--- START ---
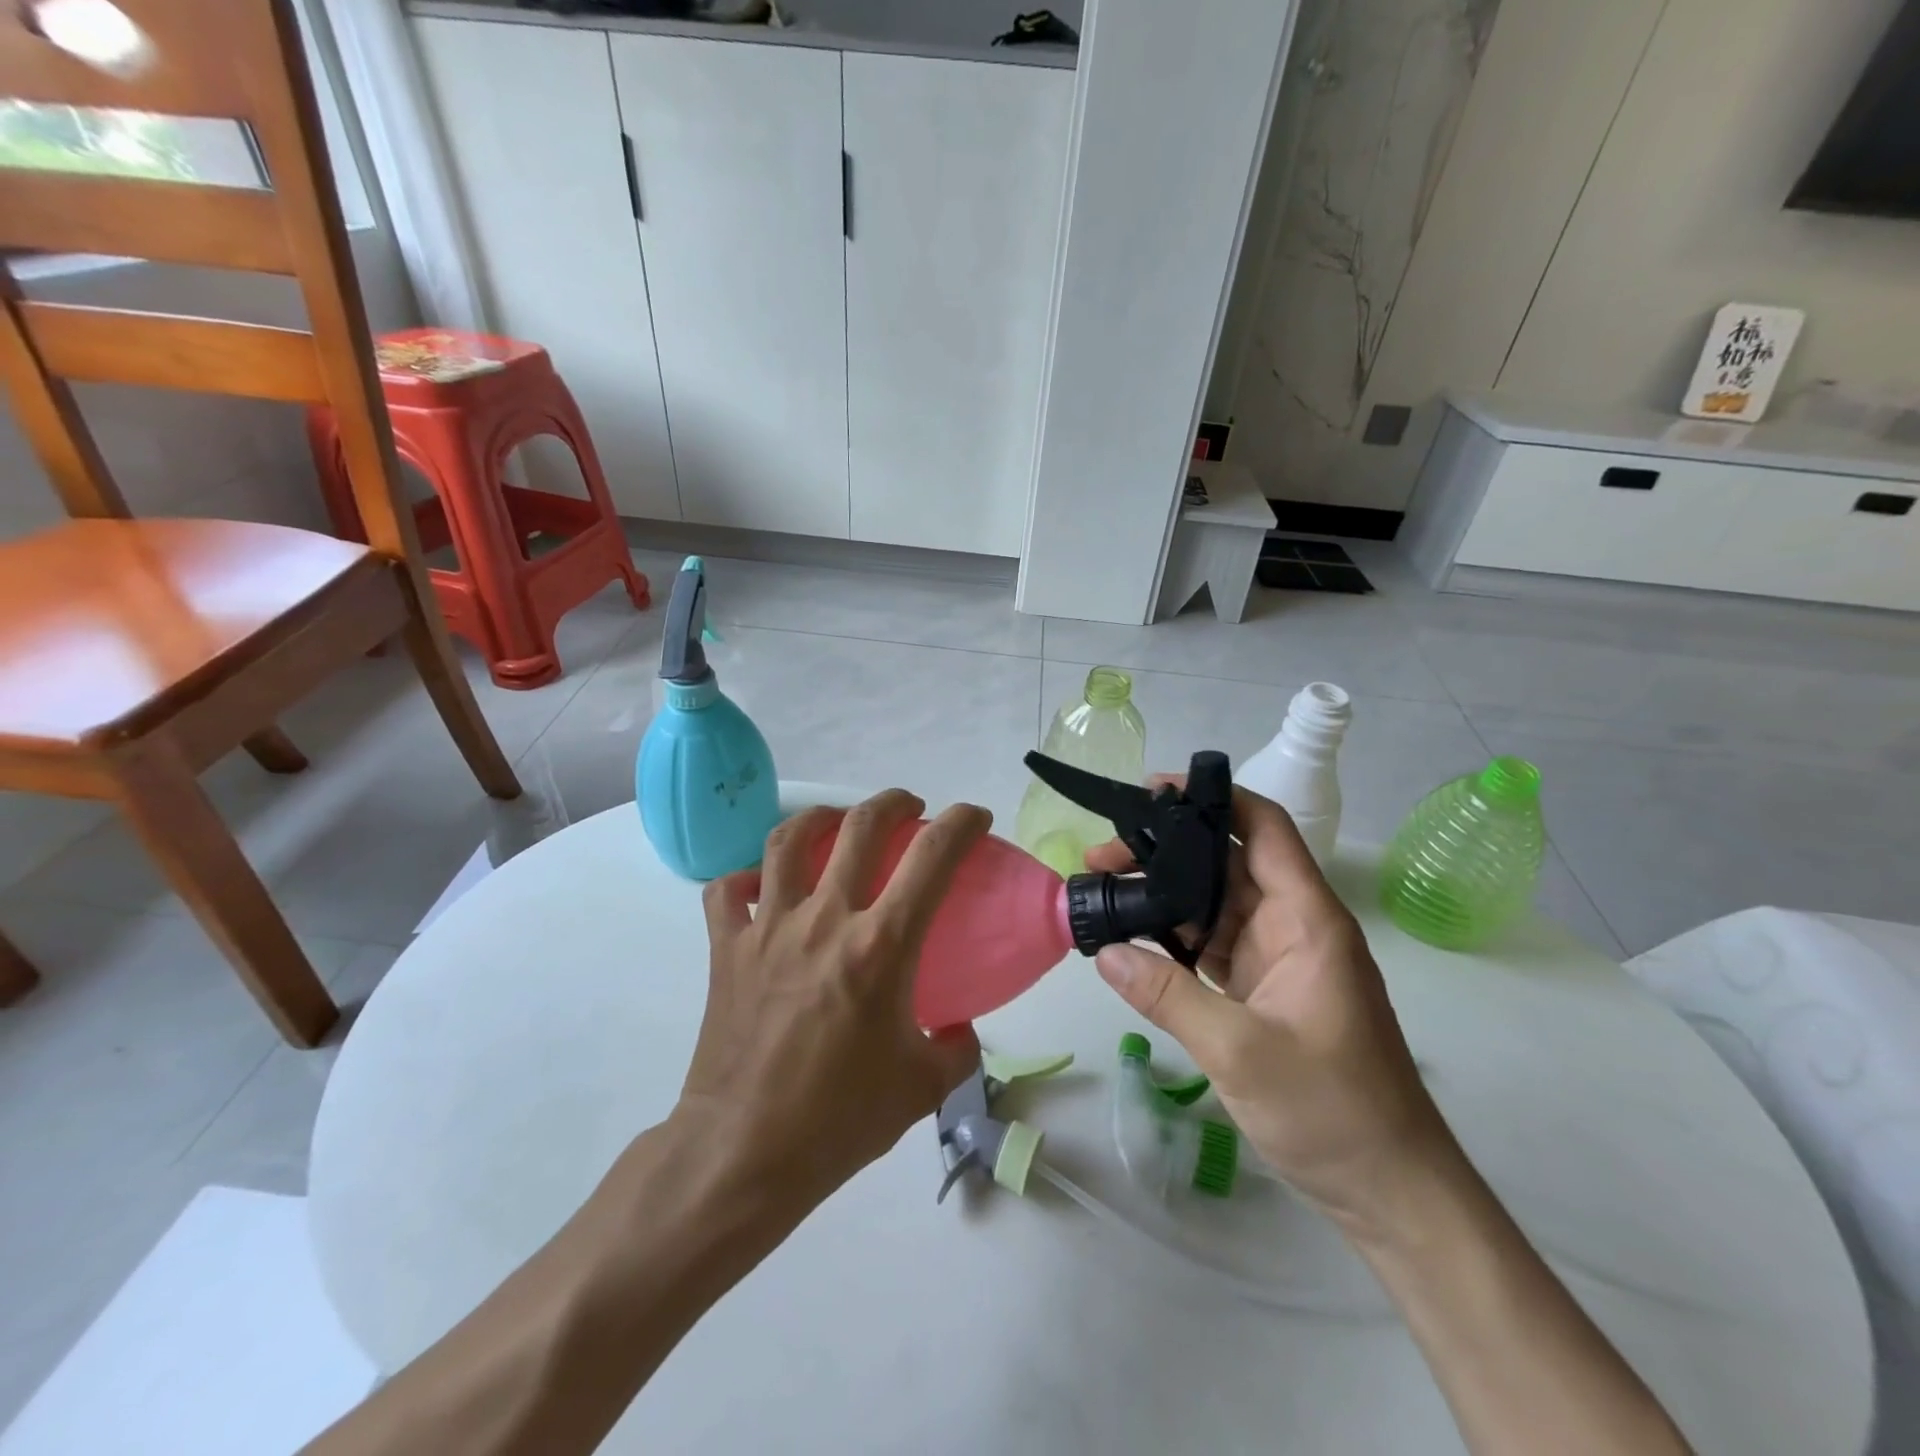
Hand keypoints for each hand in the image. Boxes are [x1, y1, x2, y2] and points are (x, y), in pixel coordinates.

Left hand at [677, 790, 989, 1209]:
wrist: (743, 1151)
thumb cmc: (839, 1119)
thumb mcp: (923, 1086)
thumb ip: (957, 1047)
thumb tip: (959, 1027)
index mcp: (880, 945)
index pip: (932, 858)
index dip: (961, 824)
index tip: (973, 817)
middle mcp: (825, 919)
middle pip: (860, 826)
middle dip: (893, 804)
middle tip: (910, 809)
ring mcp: (769, 927)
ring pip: (789, 840)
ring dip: (820, 818)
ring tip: (837, 822)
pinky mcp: (727, 947)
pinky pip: (729, 891)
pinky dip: (747, 877)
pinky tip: (764, 884)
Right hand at [1088, 782, 1447, 1224]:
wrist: (1388, 1191)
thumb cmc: (1333, 1111)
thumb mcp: (1241, 1051)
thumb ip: (1169, 996)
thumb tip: (1106, 950)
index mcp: (1306, 919)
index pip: (1263, 828)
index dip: (1213, 798)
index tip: (1152, 791)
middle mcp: (1292, 926)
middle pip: (1225, 863)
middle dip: (1165, 850)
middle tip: (1101, 854)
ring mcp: (1275, 958)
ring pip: (1212, 904)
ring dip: (1163, 894)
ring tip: (1104, 887)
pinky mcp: (1261, 989)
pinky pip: (1210, 945)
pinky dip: (1172, 936)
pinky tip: (1132, 936)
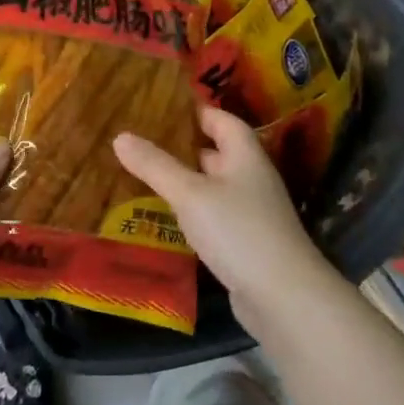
--- END ---
# WORK REQUEST
What is needed is a word-for-word repeat of every line from the line with "middle pip: (1225, 863)" to the end of the entries above; leave out the pictures.

# ANSWER TO THIS EXERCISE
middle pip: (1225, 863)
middle dip: (1165, 850)
middle tip: (1101, 854)
ring mcp: (1275, 958)
ring pip: (1212, 904)
ring dip: (1163, 894)
ring tip: (1104, 887)
pinky mcp: (1261, 989)
pinky pip: (1210, 945)
pinky dip: (1172, 936)
pinky tip: (1132, 936)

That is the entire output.